SELECT name, is_result_set_caching_on
FROM sys.databases WHERE database_id = DB_ID()
  • Caching enabled → INFO (healthy)
  • Caching disabled → WARNING with ALTER DATABASE fix

Sub-check 2b: Cold Start & Cache Hits

Queries queryinsights.exec_requests_history over a configurable lookback window (cold_start_lookback_hours, default: 24h):

  • Aggregates result_cache_hit values (0 = not cacheable, 1 = created, 2 = hit)
  • Computes cache hit ratio → WARNING if below threshold
  • Counts queries with data_scanned_remote_storage_mb > 0 (cold starts)

Phase 3: V-Order Check

Checks the V-Order write-time optimization state.

SELECT [name], [is_vorder_enabled] FROM sys.databases
  • Auto-skipped for LakeWarehouse editions
  • V-Order enabled → INFO
  • V-Order disabledCRITICAL (irreversible setting)

V-Order is irreversible

Disabling V-Order cannot be undone. If V-Order is already disabled, the advisor recommends evaluating whether the warehouse is used for staging (acceptable) or analytics (problematic).

Phase 4: Statistics Health

The most comprehensive phase, with four sub-checks:

Sub-check 4a: Database Configuration

SELECT name, is_auto_create_stats_on, is_auto_update_stats_on
FROM sys.databases WHERE database_id = DB_ID()
  • Auto-create or auto-update disabled → CRITICAL

Sub-check 4b: Proactive Statistics Refresh

SELECT name, is_proactive_stats_collection_on
FROM sys.databases WHERE database_id = DB_ID()
  • Proactive refresh disabled → WARNING

Sub-check 4c: Statistics Staleness & Row Drift

Queries sys.stats joined with sys.objects, sys.stats_columns, and sys.columns for all user tables. For each statistics object:

  • Staleness: compares STATS_DATE() against the configurable threshold (stale_stats_threshold_days, default: 7 days)
  • Row drift: uses DBCC SHOW_STATISTICS ... WITH STAT_HEADER to compare the statistics row count estimate against the actual row count obtained via COUNT_BIG(*) (which Fabric resolves from columnstore metadata). The earlier approach using sys.partitions was replaced because it returned NULL on Fabric Warehouse. Drift above row_drift_pct_threshold (default: 20%) triggers a finding.

Sub-check 4d: Tables Without Statistics

Identifies user tables that have no statistics objects at all — typically new tables that haven't been queried yet.

Phase 5: Collation Consistency

Checks column-level collation against the database default collation. Mismatched collation can cause implicit conversions in joins and comparisons, preventing predicate push-down.

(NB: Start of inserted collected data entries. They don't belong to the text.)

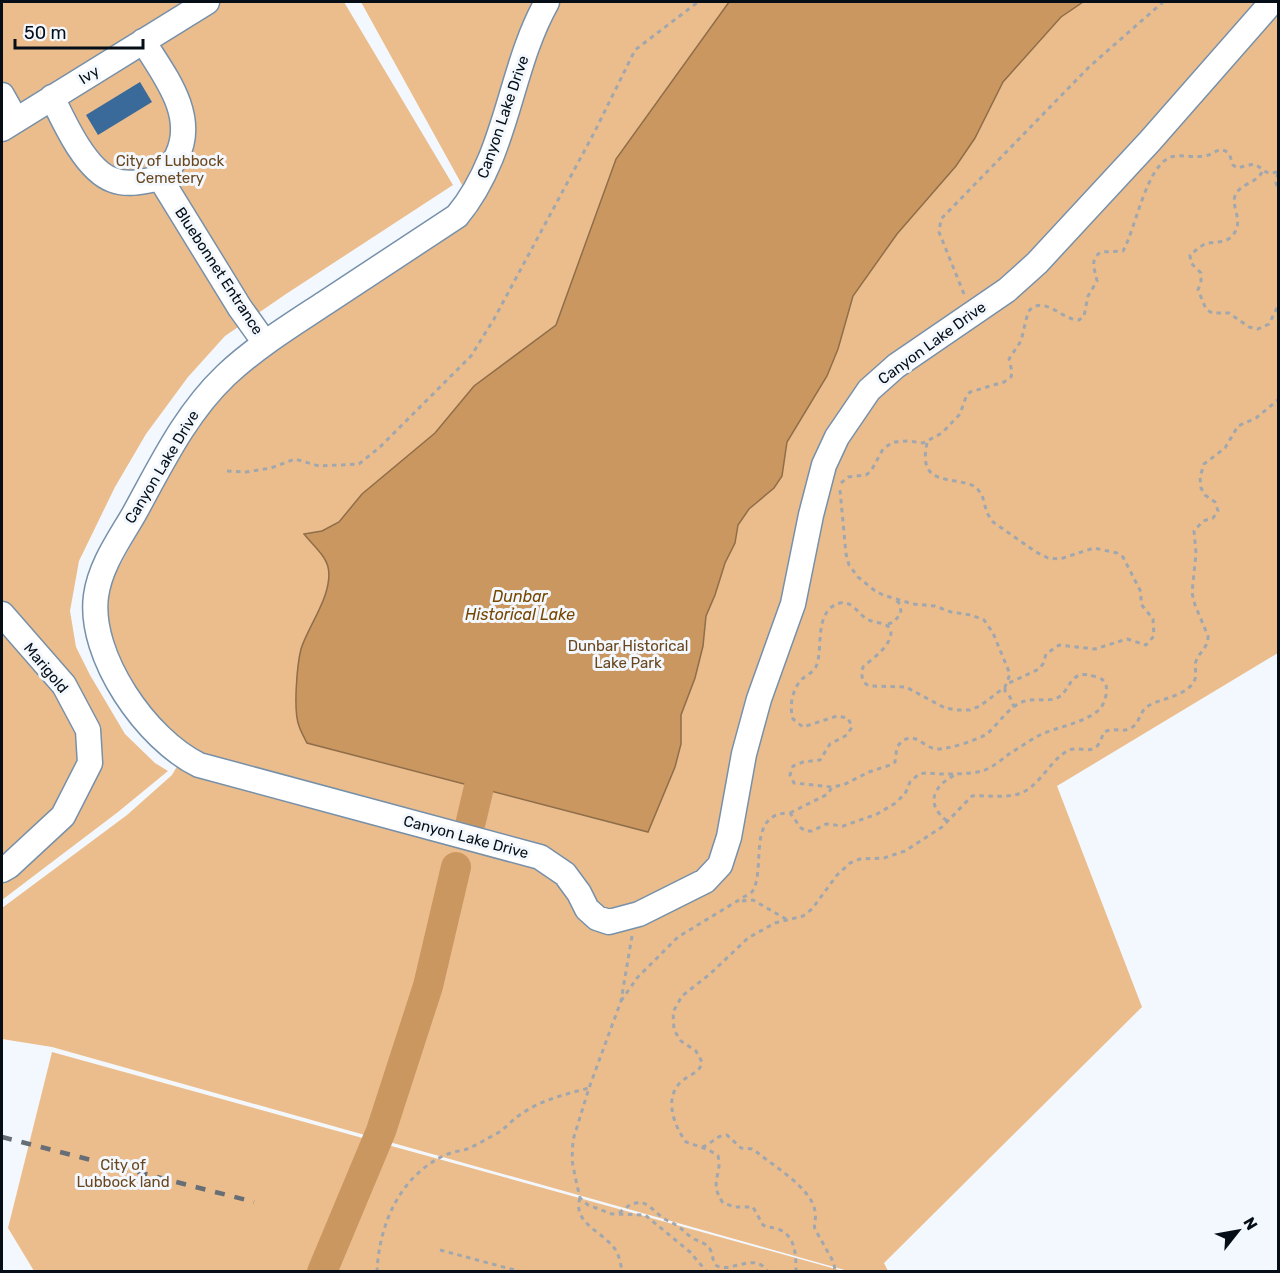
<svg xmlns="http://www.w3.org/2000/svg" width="1280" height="1273" font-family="Rubik,sans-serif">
  <rect width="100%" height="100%" fill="#f3f8fe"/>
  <path fill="#ecbd8c" d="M 2,2 L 344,2 L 453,185 L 286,294 L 225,336 L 188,377 L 146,434 L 115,487 L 79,561 L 70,611 L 76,647 L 90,675 L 125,734 L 155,763 L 168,771 L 118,812 L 2,900 Z
    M 361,2 L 1278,2 L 1278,653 L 1057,786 L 1142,1007 L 884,1263 L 888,1271 L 848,1271 L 52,1047 L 2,1039 L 2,908 L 127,815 L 172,775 L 189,746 C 160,728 113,662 107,628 C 104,612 108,593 113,578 L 193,432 L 232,384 L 253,365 L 295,336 L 455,232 L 477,212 Z
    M 52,1052 L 843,1271 L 34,1271 L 8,1228 Z"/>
  <path fill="#ca9760" stroke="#8f6e4a" stroke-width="1.5" d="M 729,2 L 1083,2 L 1061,17 L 1003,82 L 975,138 L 956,166 L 897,234 L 853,296 L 838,349 L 827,376 L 787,442 L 782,476 L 774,488 L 749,509 L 738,525 L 735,543 L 725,563 L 715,595 L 706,616 L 703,646 L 695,678 L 681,715 L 681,744 L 675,767 L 648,832 L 307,743 C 304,737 301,732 299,726 C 293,711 297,665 301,649 C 308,626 334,593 328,567 C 325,555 312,544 304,534 L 322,531 L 339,522 L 362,494 L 435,433 L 474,386 L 556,325 L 616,159 Z"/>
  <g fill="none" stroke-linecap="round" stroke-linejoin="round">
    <path stroke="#ca9760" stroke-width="30" d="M 471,821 L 479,787 L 484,748
      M 322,1272 L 381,1131 L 428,986 L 456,867"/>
  </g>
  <path fill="#396a9a" d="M 140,82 L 152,102 L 98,135 L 86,115 Z"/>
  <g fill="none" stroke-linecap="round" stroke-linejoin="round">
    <g stroke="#7790aa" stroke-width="27">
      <path id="minor" d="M 547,2 C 509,69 508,155 457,216 C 413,245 369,274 325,303 C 290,326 256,347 226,375 C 185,414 161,465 134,514 C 119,540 100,566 96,596 C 88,656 147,740 199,765 L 540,857 L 565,874 L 579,893 L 587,909 L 597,918 L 609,922 L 639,914 L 705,881 L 720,865 L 729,837 L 744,754 L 759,699 L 793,604 L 811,515 L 824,465 L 837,437 L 869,390 L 896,366 L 1007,290 L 1037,263 L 1150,141 L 1272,2
        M 143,41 C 164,75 197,115 177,156 C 173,164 166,171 160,178 L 240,308 L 265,343
        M 2,95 L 16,120
        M 52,97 C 64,122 86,171 113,180 C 128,186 145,181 160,178
        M 2,129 L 207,2
        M 2,614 L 64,685 L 88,730 L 90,763 L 63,816 L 9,866 L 2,870"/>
    </g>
    <path stroke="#a1a7ae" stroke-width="3" stroke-dasharray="4.5 4.5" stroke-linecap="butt" d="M 1262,172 C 1256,184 1240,183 1235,196 C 1231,208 1245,222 1232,236 C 1225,244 1214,241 1205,244 C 1199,247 1195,251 1190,255 L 1191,263 L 1201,273 L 1201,281 L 1198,290 L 1206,309 L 1212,313 L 1229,313 L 1249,327 L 1258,329 L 1269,324 L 1278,306
      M 1278,173 L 1276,183 L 1278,189
      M 964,294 L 939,232 L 941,219 L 1089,67 L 1163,2
      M 927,443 C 917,488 953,475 976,487 L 982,495 L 987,513 L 993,522 L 1036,552 L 1048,558 L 1060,559 L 1094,548 L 1117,553 L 1123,557 L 1141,592 L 1141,604 L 1153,619 L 1154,636 L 1146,645 L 1127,639 L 1095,649 L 1059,645 L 1046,654 L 1043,664 L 1039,669 L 1009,683
      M 227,471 L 246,472 L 271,468 L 295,459 L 319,466 L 359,464 L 380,447 L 471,356 L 494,319 L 594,133 L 635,50 L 698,2
      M 841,483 L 848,477 L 866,475 L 871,471 L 883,449 L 893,442 L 908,441 L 923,443 L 942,433 L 960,414 L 966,397 L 970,392 L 1004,382 L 1011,377 L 1012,372 L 1009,359 L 1021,341 L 1028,312 C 1043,293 1063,321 1079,320 L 1084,316 L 1088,296 L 1097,281 C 1095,269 1089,260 1101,252 L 1123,251 C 1136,228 1146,166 1171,157 C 1181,154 1194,158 1204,156 C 1215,155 1217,145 1229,153 L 1233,165 L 1237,168 L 1254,164 C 1264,169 1267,177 1278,171
      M 888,624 L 894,622 L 901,613 L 900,604 L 896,600
      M 1005,688 L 1005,691 L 1010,697 L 1014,707
      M 790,813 L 828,794 L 832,787
      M 947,821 C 925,804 933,786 955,775
      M 742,901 L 753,900 L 786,919
      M 632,936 L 621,1001 L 589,1088 L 573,1140 L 572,1160 L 575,1176 L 580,1198 L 588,1205 L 612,1214 L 645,1215 L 690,1252 L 707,1272
      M 621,1001 L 637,978 L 678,937 L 752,892 C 767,870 745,812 790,813 L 801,828 L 806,831 L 812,831 L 826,824 L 843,826 L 877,814 L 894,804 L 905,794 L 910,782 L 919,774 C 927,772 934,774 942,774 C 954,774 970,774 982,771 C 992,768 1001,760 1009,754 C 1019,748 1030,740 1040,735 C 1059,726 1082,724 1099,710 C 1104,705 1108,693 1106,685 C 1104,680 1101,678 1096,677 C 1068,667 1072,691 1057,698 C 1048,702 1035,698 1025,701 C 1010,705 999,723 988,733 C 981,739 946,750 937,749 C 922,748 913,726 897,747 L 895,762 L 893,764 L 869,772 L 843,785 L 832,787 L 794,783 L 790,775 L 793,766 L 803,762 L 820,760 L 830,744 L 847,735 L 852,727 L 848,718 L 837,716 L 803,727 L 793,719 C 789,707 792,690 801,680 C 806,675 815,672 817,664 C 823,646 814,610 840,603 C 852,600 859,615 867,619 C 875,624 886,621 891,630 C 892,646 874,657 863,667 C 861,674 861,682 869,686 L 906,687 L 945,708 L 957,710 L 970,710 L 980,706 L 1005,687 L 1010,674 L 993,633 L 984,620 L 971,615 L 951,612 L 935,606 L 913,604 L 883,595 L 874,590 L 858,577 L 849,565 L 846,554 L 840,490
      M 702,1147 C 712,1144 716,1135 727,1135 L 741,1148 L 752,1149 L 758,1153 C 775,1167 811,1188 815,1211 C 817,1218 813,1223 815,1229 L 834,1263 L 835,1272
      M 580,1198 C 572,1223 602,1231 615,1249 C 619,1255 621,1264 622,1272
      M 619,1213 L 631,1204 L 641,1202 C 651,1206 655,1212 663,1218 C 667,1221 672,1222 676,1225 C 683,1229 687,1235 694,1239 C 700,1242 706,1243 710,1249 C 713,1254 712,1262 717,1266 C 733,1273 755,1251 768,1272
      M 440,1250 L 522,1272
      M 377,1272 C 379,1224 400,1176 445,1155 C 452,1152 460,1151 467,1149 C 477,1145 486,1139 496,1134 C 505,1129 512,1120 521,1114 C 541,1100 566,1094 589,1088
      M 796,1272 C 796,1255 796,1236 778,1229 C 772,1227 768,1228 763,1225 L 753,1207 L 735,1207 L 723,1203 C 708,1181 723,1175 718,1156 L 709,1150 L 686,1142 C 674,1126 663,1097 682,1081 C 690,1074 700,1073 702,1062 L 696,1051 L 681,1041 L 674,1030 L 673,1012 L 682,996 L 710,974 L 748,938 L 775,923 L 803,916 L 812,909 L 837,875 L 850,863 L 860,859 L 884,858 L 905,851 L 942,827 L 972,796 C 986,795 1000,798 1014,795 C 1038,791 1048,762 1067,751 C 1077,745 1090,755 1098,745 C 1101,741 1102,736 1104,732 C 1115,727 1123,733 1131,728 C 1140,723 1139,712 1148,706 C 1161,698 1189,696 1195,679 C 1197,673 1194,667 1196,661 C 1200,651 1208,648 1208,636 L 1195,605 L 1192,593 L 1196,553 L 1194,531 L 1203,521 L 1213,518 L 1218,511 L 1215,502 L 1205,495 L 1201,488 L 1200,477 L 1204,464 L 1225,448 L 1238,426 L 1256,418 L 1278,400"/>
    <use href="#minor" stroke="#fff" stroke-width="24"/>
    <path stroke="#676e76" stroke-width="4.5" stroke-dasharray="10 10" stroke-linecap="butt" d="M 2,1137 L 254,1202"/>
  </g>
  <g text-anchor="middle" stroke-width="6" stroke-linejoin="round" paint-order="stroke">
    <g font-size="15" fill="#050e17" stroke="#f3f8fe">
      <text transform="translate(89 75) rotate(-32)" y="5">Ivy</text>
      <text transform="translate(503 117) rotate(-71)" y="5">Canyon Lake Drive</text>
      <text transform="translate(219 271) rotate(57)" y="5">Bluebonnet Entrance</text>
      <text transform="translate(932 343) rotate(-36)" y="5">Canyon Lake Drive</text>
      <text transform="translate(162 467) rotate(-59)" y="5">Canyon Lake Drive</text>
      <text transform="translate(46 668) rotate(50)" y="5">Marigold</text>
      <text transform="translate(466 837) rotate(15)" y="5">Canyon Lake Drive</text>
    </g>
    <g font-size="15" fill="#6a461d" stroke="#f3f8fe">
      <text x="170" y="166">City of Lubbock<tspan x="170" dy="17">Cemetery</tspan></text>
      <text x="628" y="651">Dunbar Historical<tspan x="628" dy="17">Lake Park</tspan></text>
      <text x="123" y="1170">City of<tspan x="123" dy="17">Lubbock land</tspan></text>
    </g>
    <g font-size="16" font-style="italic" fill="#774700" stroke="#f3f8fe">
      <text x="520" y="602">Dunbar<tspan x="520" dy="18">Historical Lake</tspan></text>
    </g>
  </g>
  <rect width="1280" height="1273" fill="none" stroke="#050e17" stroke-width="6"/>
  <g transform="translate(1238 1231) rotate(59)" stroke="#f3f8fe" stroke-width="4.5" paint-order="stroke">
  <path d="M0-4.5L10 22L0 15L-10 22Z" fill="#050e17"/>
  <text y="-9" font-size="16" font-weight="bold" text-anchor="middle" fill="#050e17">N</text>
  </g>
  <path d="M15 39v9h128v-9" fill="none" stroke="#050e17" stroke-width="3"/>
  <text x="24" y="39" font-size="18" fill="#050e17" stroke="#f3f8fe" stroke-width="4.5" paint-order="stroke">50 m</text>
</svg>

SELECT collation_name FROM sys.databases WHERE database_id = DB_ID()
  • All columns match database collation → INFO
  • Column collation differs → WARNING

Phase 6: Query Regression Detection

Compares recent query performance against a historical baseline using queryinsights.exec_requests_history.

Warehouse-wide

This check runs warehouse-wide and is not filtered by schema_names / table_names selections.

The 30-day Query Insights retention window is split into two periods:

  • Baseline: days 8–30 (configurable via regression_lookback_days)
  • Recent: last 7 days (default)

Query shapes are identified by query_hash. Both windows require a minimum number of executions (regression_min_executions, default: 3) to filter noise.

Regression factor Level
≥ 5× baseline CRITICAL
≥ 2× baseline WARNING

Data Flow

Phase 0 (edition) ──────────────── gates Phase 3
Phase 1 (data types) ──────────┐
Phase 2 (caching) ─────────────┤
Phase 3 (V-Order) ─────────────┤
Phase 4 (statistics) ──────────┼──► Report Generation
Phase 5 (collation) ───────────┤        │
Phase 6 (query regression) ────┘        ▼
                               PerformanceCheckResult
                               ├── findings[]
                               ├── summary (CheckSummary)
                               ├── text_report
                               ├── markdown_report
                               └── html_report

Performance Characteristics

Phase Method Data Transfer Speed
0. Edition T-SQL passthrough ~1 row Instant
1. Data Types T-SQL passthrough Column metadata (~KB) Fast
2. Caching T-SQL passthrough Aggregated stats (~KB) Fast
3. V-Order T-SQL passthrough ~1 row Instant
4. Statistics T-SQL passthrough + DBCC Metadata + stat headers Fast
5. Collation T-SQL passthrough Column metadata (~KB) Fast
6. Query Regression T-SQL passthrough Aggregated medians (~KB) Fast

No user data is ever transferred to Spark — only metadata, counts, and aggregates.